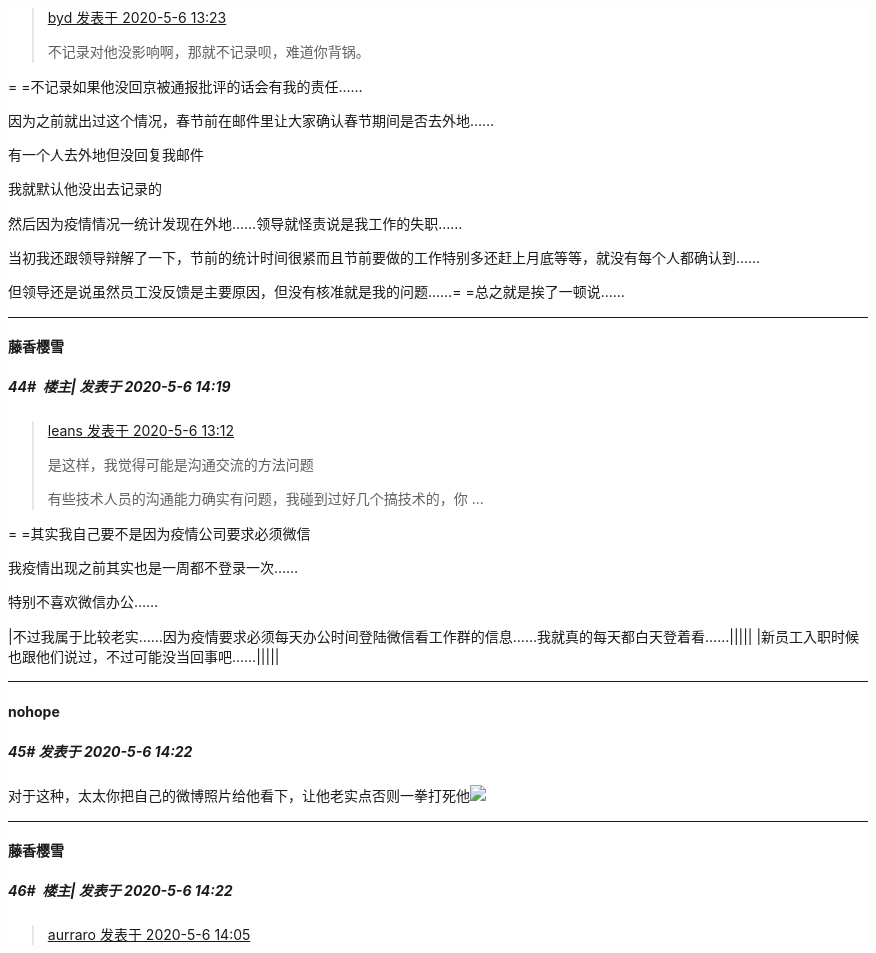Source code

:
<blockquote><a href="httphttps://bbs.saraba1st.com/2b/forum.php?mod=redirect&amp;goto=findpost&amp;pid=47319872&amp;ptid=1932828" target="_blank">byd 发表于 2020-5-6 13:23</a>

不记录对他没影响啊，那就不记录呗，难道你背锅。</blockquote>
= =不记录如果他没回京被通报批评的话会有我的责任……

因为之前就出过这个情况，春节前在邮件里让大家确认春节期间是否去外地……

有一个人去外地但没回复我邮件

我就默认他没出去记录的

然后因为疫情情况一统计发现在外地……领导就怪责说是我工作的失职……

当初我还跟领导辩解了一下，节前的统计时间很紧而且节前要做的工作特别多还赶上月底等等，就没有每个人都确认到……

但领导还是说虽然员工没反馈是主要原因，但没有核准就是我的问题……= =总之就是挨了一顿说……


-----

####  藤香樱雪  
##### 44#         楼主| 发表于 2020-5-6 14:19


<blockquote><a href="httphttps://bbs.saraba1st.com/2b/forum.php?mod=redirect&amp;goto=findpost&amp;pid=47319760&amp;ptid=1932828" target="_blank">leans 发表于 2020-5-6 13:12</a>

是这样，我觉得可能是沟通交流的方法问题

有些技术人员的沟通能力确实有问题，我碰到过好几个搞技术的，你 ...</blockquote>
= =其实我自己要不是因为疫情公司要求必须微信

我疫情出现之前其实也是一周都不登录一次……


特别不喜欢微信办公……


|不过我属于比较老实……因为疫情要求必须每天办公时间登陆微信看工作群的信息……我就真的每天都白天登着看……|||||
|新员工入职时候也跟他们说过，不过可能没当回事吧……|||||


-----

####  nohope  
##### 45#       发表于 2020-5-6 14:22


对于这种，太太你把自己的微博照片给他看下，让他老实点否则一拳打死他<img src="https://static.saraba1st.com/image/smiley/face2017/048.png" referrerpolicy="no-referrer">


-----

####  藤香樱雪  
##### 46#         楼主| 发表于 2020-5-6 14:22


<blockquote><a href="httphttps://bbs.saraba1st.com/2b/forum.php?mod=redirect&amp;goto=findpost&amp;pid=47320295&amp;ptid=1932828" target="_blank">aurraro 发表于 2020-5-6 14:05</a>
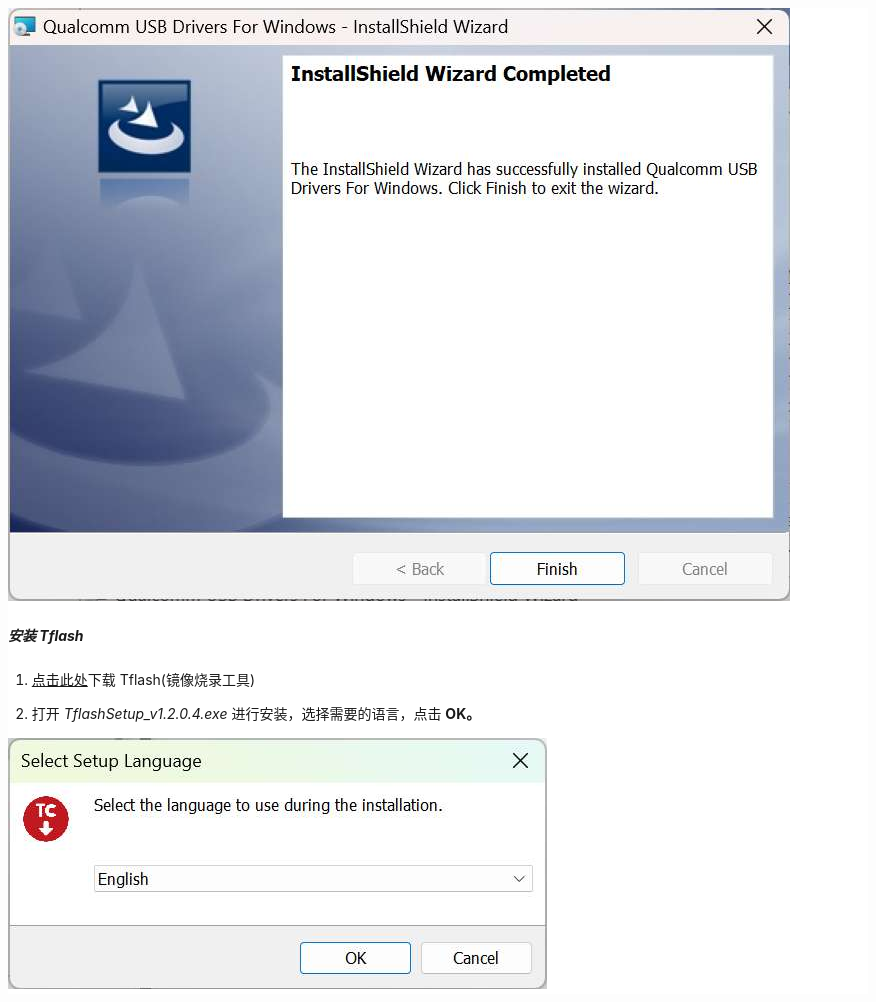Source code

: ![](images/image-12.jpg)

##### 安装 Tflash

1. [点击此处](https://thundercomm.s3.ap-northeast-1.amazonaws.com/uploads/web/rubik-pi-3/tools/tflash/windows/TflashSetup_v1.2.0.4.exe)下载 Tflash(镜像烧录工具)

2. 打&#x5F00;*&#x20;TflashSetup\_v1.2.0.4.exe* 进行安装，选择需要的语言，点击 **OK。**

![](images/image-9.jpg)
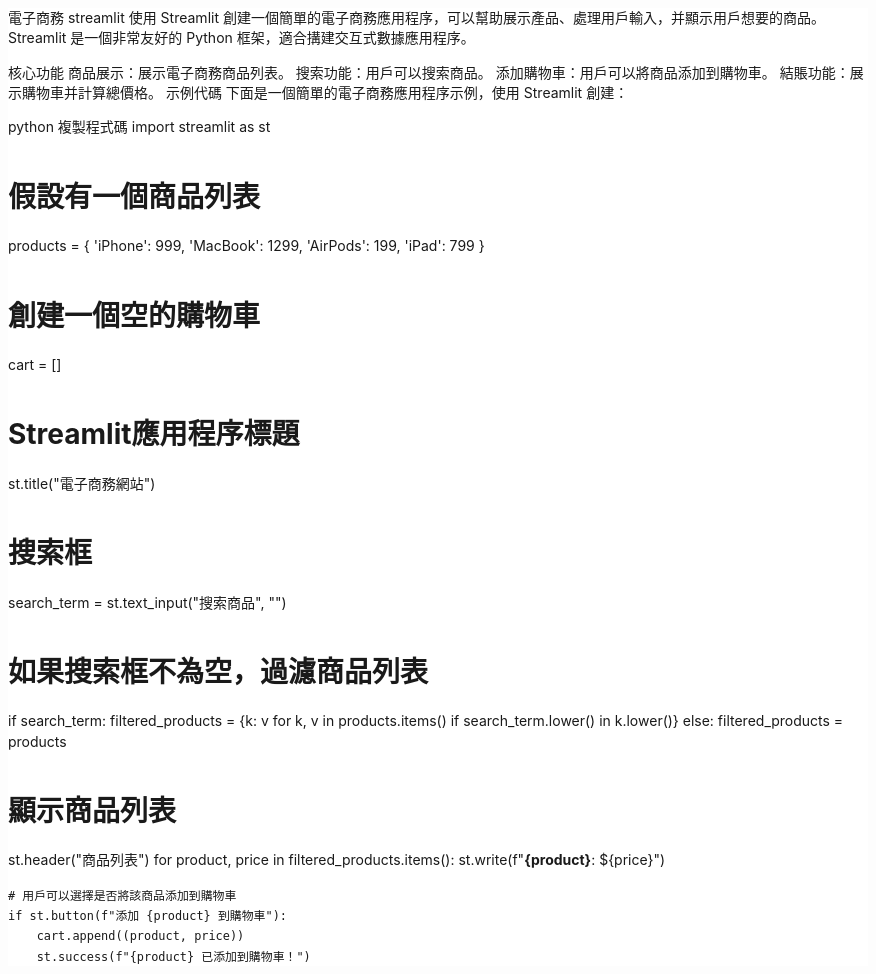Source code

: 電子商務 streamlit 
使用 Streamlit 創建一個簡單的電子商務應用程序，可以幫助展示產品、處理用戶輸入，并顯示用戶想要的商品。Streamlit 是一個非常友好的 Python 框架，適合搆建交互式數據應用程序。

核心功能
商品展示：展示電子商務商品列表。
搜索功能：用戶可以搜索商品。
添加購物車：用戶可以將商品添加到購物車。
結賬功能：展示購物車并計算總價格。
示例代碼
下面是一個簡單的電子商務應用程序示例，使用 Streamlit 創建：

python
複製程式碼
import streamlit as st

# 假設有一個商品列表
products = {
    'iPhone': 999,
    'MacBook': 1299,
    'AirPods': 199,
    'iPad': 799
}

# 創建一個空的購物車
cart = []

# Streamlit應用程序標題
st.title("電子商務網站")

# 搜索框
search_term = st.text_input("搜索商品", "")

# 如果搜索框不為空，過濾商品列表
if search_term:
    filtered_products = {k: v for k, v in products.items() if search_term.lower() in k.lower()}
else:
    filtered_products = products

# 顯示商品列表
st.header("商品列表")
for product, price in filtered_products.items():
    st.write(f"**{product}**: ${price}")
    
    # 用戶可以選擇是否將該商品添加到購物車
    if st.button(f"添加 {product} 到購物車"):
        cart.append((product, price))
        st.success(f"{product} 已添加到購物車！")
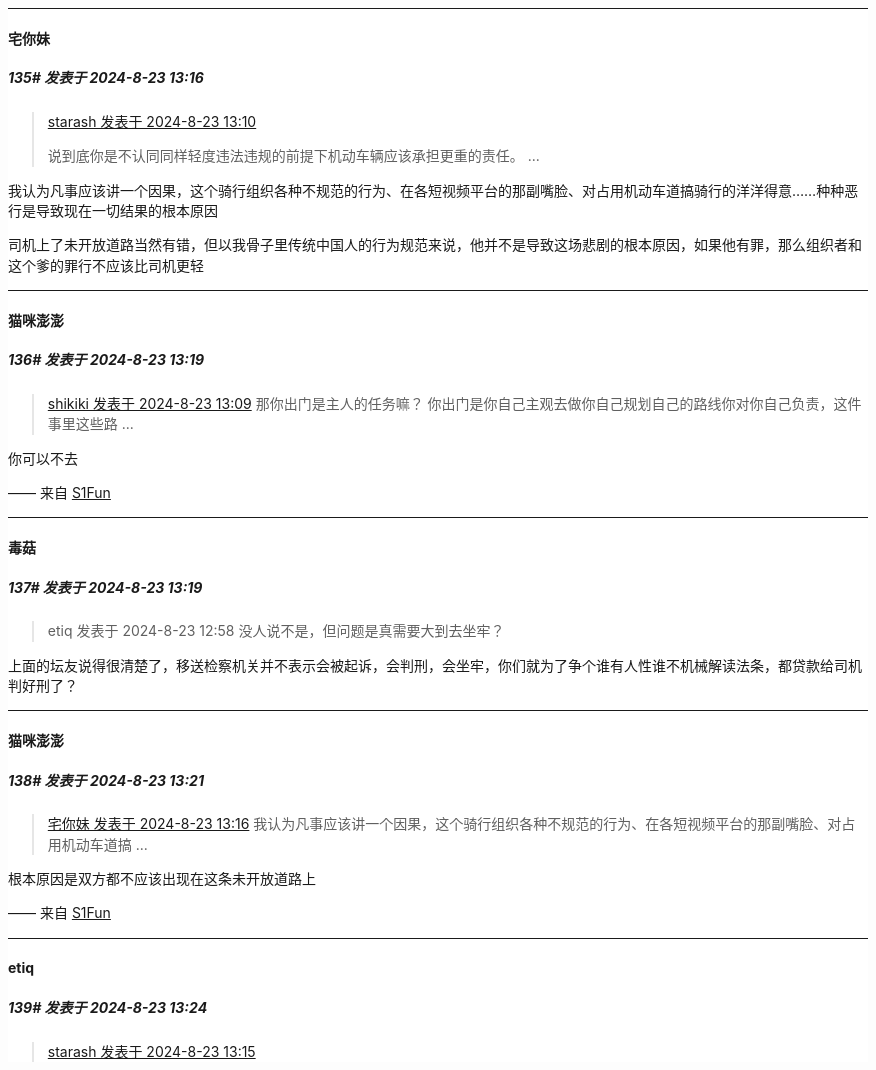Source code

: 
*****

####  宅你妹  
##### 135#       发表于 2024-8-23 13:16

<blockquote><a href="httphttps://bbs.saraba1st.com/2b/forum.php?mod=redirect&amp;goto=findpost&amp;pid=65990405&amp;ptid=2196119" target="_blank">starash 发表于 2024-8-23 13:10</a>

说到底你是不认同同样轻度违法违规的前提下机动车辆应该承担更重的责任。 ...</blockquote>
我认为凡事应该讲一个因果，这个骑行组织各种不规范的行为、在各短视频平台的那副嘴脸、对占用机动车道搞骑行的洋洋得意……种种恶行是导致现在一切结果的根本原因

司机上了未开放道路当然有错，但以我骨子里传统中国人的行为规范来说，他并不是导致这场悲剧的根本原因，如果他有罪，那么组织者和这个爹的罪行不应该比司机更轻

*****

####  猫咪澎澎  
##### 136#       发表于 2024-8-23 13:19

<blockquote><a href="httphttps://bbs.saraba1st.com/2b/forum.php?mod=redirect&amp;goto=findpost&amp;pid=65990395&amp;ptid=2196119" target="_blank">shikiki 发表于 2024-8-23 13:09</a>
那你出门是主人的任务嘛？ 你出门是你自己主观去做你自己规划自己的路线你对你自己负责，这件事里这些路 ...</blockquote>
你可以不去

—— 来自 [S1Fun](https://s1fun.koalcat.com)

*****

####  毒菇  
##### 137#       发表于 2024-8-23 13:19

<blockquote>etiq 发表于 2024-8-23 12:58
没人说不是，但问题是真需要大到去坐牢？</blockquote>
上面的坛友说得很清楚了，移送检察机关并不表示会被起诉，会判刑，会坐牢，你们就为了争个谁有人性谁不机械解读法条，都贷款给司机判好刑了？


*****

####  猫咪澎澎  
##### 138#       发表于 2024-8-23 13:21

<blockquote><a href="httphttps://bbs.saraba1st.com/2b/forum.php?mod=redirect&amp;goto=findpost&amp;pid=65990466&amp;ptid=2196119" target="_blank">宅你妹 发表于 2024-8-23 13:16</a>
我认为凡事应该讲一个因果，这个骑行组织各种不规范的行为、在各短视频平台的那副嘴脸、对占用机动车道搞 ...</blockquote>
根本原因是双方都不应该出现在这条未开放道路上

—— 来自 [S1Fun](https://s1fun.koalcat.com)


*****

####  etiq  
##### 139#       发表于 2024-8-23 13:24

<blockquote><a href="httphttps://bbs.saraba1st.com/2b/forum.php?mod=redirect&amp;goto=findpost&amp;pid=65990454&amp;ptid=2196119" target="_blank">starash 发表于 2024-8-23 13:15</a>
══════════════════════════════
▸ YOUR GOAL: How many lines in the records above contain the string "images"? Reply with the number alone.

▸ EXERCISE SOLUTION: 2